Directions.
Your answer is every line of the material below in which the string "STANDARD" occurs.

─── Supplied data

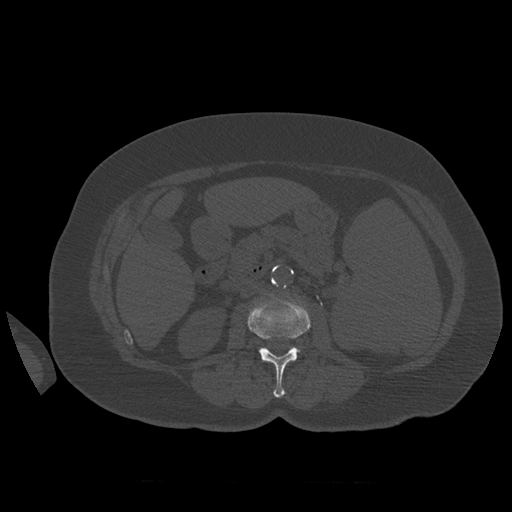
CT including the spine, one axial slice. Slice 250 of 399 in the series (ordered by position). Reconstruction kernel STANDARD. 120 kVp. Bone window (W 1800 / L 400 HU). 1.25 mm slice thickness. 512 × 512 image matrix. Patient age 81 years. Case-level facts recorded for this patient, not image findings: primary cancer: renal.
Outlined on this slice (semi-automatically segmented with operator editing):
- L2 vertebra: bounding box [x1, y1, x2, y2] px = [248, 298, 311, 398]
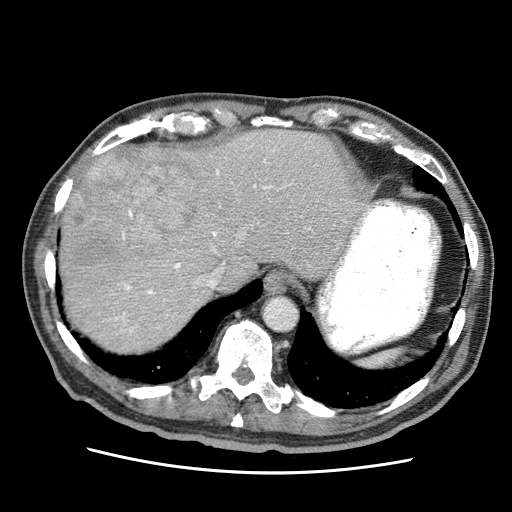
Contrast-enhanced abdominal CT (liver protocol), one axial slice. Slice 52 of 75 in the series (ordered by position). Reconstruction kernel STANDARD. Soft-tissue window (W 400 / L 40 HU). 512 × 512 image matrix, field of view 360 × 360 mm. Case-level facts recorded for this patient, not image findings: diagnosis: hepatocellular carcinoma (patient treated with transarterial chemoembolisation; whether this scan precedes or follows treatment is not stated here); TNM stage (as recorded): Stage-IIIA; Child-Pugh class: A; tumour differentiation: well differentiated; tumour size: 13.9 cm.
Annotated regions visible in this slice (semi-automatic segmentation, software-assisted and operator-edited):
- abdominal aorta: box from (x=266, y=297) to (x=297, y=330) px
- liver parenchyma outside the tumour (the mass and vessels are separate outlines, so this box may not span the whole liver): (x=62, y=129)–(x=366, y=352)
- mass: (x=59, y=148)–(x=202, y=284)
- portal vein: (x=109, y=159)–(x=311, y=334)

──────

Solution to the exercise.
CT including the spine, one axial slice. Slice 250 of 399 in the series (ordered by position). Reconstruction kernel STANDARD. 120 kVp. Bone window (W 1800 / L 400 HU). 1.25 mm slice thickness. 512 × 512 image matrix. Patient age 81 years. Case-level facts recorded for this patient, not image findings: primary cancer: renal.
Contrast-enhanced abdominal CT (liver protocol), one axial slice. Slice 52 of 75 in the series (ordered by position). Reconstruction kernel STANDARD. Soft-tissue window (W 400 / L 40 HU). 512 × 512 image matrix, field of view 360 × 360 mm. Case-level facts recorded for this patient, not image findings: diagnosis: hepatocellular carcinoma (patient treated with transarterial chemoembolisation; whether this scan precedes or follows treatment is not stated here); TNM stage (as recorded): Stage-IIIA; Child-Pugh class: A; tumour differentiation: well differentiated; tumour size: 13.9 cm.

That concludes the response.